DATA PROVIDED.
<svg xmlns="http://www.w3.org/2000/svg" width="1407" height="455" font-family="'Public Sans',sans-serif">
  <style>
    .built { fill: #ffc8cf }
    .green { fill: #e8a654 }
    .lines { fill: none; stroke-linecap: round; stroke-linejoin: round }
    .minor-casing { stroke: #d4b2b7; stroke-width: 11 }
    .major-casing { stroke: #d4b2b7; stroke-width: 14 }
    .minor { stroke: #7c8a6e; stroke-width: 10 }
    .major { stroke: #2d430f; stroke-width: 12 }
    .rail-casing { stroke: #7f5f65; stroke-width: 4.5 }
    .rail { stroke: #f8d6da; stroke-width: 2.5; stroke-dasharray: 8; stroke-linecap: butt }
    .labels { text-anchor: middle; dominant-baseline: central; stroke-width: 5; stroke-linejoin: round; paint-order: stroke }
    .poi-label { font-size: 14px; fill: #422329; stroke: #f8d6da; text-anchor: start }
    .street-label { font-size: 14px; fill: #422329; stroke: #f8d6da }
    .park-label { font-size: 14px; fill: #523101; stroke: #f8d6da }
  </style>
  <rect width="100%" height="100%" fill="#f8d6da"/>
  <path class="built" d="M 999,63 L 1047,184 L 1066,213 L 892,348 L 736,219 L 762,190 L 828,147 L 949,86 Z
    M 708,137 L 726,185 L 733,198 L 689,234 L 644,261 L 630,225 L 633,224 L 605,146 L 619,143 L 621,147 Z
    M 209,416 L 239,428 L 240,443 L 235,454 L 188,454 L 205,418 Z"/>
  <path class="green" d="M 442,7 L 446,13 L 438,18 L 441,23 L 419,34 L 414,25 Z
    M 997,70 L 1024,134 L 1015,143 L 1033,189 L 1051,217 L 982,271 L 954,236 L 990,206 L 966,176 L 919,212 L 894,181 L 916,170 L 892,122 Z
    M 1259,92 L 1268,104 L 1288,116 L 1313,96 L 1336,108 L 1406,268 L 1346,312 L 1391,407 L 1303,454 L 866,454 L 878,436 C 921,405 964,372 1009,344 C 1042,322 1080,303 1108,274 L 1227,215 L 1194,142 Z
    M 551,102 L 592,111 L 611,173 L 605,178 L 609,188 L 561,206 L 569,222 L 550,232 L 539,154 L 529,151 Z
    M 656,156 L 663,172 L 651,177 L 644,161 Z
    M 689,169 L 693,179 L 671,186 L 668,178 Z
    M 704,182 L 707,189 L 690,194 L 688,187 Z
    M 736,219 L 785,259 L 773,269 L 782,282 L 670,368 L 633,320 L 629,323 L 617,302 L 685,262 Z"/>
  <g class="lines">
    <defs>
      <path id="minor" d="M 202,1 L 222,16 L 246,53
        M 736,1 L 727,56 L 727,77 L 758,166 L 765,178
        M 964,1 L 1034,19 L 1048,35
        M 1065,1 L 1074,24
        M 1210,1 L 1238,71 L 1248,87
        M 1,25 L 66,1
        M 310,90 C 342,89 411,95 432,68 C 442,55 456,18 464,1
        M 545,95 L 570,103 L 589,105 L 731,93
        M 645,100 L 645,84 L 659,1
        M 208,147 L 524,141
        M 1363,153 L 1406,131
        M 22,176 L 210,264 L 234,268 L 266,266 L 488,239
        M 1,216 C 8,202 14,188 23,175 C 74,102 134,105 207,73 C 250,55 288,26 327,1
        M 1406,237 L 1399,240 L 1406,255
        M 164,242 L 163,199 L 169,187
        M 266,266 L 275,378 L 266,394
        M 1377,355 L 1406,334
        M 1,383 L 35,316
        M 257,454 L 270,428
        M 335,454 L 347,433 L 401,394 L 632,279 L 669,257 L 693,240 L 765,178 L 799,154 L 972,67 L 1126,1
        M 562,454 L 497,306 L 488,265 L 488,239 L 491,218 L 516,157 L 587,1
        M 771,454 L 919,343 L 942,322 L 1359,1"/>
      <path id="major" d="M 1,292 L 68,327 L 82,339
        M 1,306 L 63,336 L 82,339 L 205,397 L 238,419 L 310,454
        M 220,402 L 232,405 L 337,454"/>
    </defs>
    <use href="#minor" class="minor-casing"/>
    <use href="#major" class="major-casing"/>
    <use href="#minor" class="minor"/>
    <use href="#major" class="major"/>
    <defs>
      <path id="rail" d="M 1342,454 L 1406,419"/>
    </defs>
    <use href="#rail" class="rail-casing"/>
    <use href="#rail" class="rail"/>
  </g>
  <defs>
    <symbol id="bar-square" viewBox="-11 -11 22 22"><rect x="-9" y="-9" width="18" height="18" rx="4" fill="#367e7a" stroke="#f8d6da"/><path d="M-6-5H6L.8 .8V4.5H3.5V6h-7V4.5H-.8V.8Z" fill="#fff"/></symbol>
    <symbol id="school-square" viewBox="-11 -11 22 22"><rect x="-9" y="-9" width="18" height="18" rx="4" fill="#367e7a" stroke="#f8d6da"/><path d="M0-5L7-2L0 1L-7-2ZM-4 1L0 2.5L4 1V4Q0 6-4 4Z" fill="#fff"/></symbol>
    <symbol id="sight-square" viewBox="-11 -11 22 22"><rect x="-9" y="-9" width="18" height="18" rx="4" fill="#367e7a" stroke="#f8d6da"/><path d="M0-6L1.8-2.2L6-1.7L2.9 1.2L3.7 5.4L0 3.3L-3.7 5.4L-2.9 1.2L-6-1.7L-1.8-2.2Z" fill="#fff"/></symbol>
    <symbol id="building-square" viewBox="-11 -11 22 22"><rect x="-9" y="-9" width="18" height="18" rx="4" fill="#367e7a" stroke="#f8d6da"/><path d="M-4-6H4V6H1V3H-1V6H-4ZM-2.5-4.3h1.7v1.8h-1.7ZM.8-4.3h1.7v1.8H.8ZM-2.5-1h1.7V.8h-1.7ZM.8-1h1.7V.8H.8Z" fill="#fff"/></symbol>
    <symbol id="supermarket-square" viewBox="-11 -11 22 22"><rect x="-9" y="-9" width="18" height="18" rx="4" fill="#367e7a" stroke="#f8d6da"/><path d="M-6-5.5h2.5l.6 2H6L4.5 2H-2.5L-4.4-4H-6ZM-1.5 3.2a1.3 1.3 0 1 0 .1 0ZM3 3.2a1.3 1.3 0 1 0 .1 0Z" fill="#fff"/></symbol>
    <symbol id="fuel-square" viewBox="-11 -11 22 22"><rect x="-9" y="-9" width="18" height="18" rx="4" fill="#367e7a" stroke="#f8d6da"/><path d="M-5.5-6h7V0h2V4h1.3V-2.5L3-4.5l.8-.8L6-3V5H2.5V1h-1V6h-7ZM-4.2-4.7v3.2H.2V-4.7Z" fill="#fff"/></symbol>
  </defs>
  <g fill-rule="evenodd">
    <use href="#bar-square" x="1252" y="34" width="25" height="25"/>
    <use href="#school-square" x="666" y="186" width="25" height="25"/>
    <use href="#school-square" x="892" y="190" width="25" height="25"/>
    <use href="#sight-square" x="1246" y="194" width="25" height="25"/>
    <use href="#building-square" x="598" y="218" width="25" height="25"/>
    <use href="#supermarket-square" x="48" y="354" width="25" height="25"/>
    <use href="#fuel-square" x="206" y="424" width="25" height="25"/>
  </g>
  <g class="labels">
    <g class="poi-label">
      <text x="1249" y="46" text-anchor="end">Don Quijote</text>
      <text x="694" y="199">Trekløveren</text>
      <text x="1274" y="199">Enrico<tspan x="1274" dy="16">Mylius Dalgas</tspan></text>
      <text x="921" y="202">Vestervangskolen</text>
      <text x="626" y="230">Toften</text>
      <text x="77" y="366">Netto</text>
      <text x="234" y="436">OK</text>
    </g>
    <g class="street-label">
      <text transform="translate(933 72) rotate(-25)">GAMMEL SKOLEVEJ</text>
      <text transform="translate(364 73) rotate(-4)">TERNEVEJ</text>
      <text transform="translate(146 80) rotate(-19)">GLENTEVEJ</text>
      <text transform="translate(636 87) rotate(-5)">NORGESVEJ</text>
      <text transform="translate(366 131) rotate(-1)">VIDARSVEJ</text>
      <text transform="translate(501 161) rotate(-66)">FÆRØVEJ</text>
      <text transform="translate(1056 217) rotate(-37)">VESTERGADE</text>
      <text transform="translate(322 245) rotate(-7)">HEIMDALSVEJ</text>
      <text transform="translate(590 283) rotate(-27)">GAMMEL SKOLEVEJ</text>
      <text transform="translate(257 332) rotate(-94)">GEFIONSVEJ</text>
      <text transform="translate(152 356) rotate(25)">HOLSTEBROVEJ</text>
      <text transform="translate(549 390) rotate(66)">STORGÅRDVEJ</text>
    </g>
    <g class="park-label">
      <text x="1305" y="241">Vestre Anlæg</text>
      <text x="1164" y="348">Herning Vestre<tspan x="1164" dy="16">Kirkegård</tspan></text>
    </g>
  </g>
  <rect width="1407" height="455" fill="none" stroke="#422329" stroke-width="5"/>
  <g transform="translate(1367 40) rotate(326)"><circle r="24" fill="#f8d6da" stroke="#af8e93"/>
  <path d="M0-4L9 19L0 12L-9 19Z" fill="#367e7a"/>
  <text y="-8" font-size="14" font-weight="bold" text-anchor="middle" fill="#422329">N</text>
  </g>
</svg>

ACTIVITY. Scan the listing above for the word "lines" and show each line where it is found.

FINAL ANSWER.
    .lines { fill: none; stroke-linecap: round; stroke-linejoin: round }
  <g class="lines">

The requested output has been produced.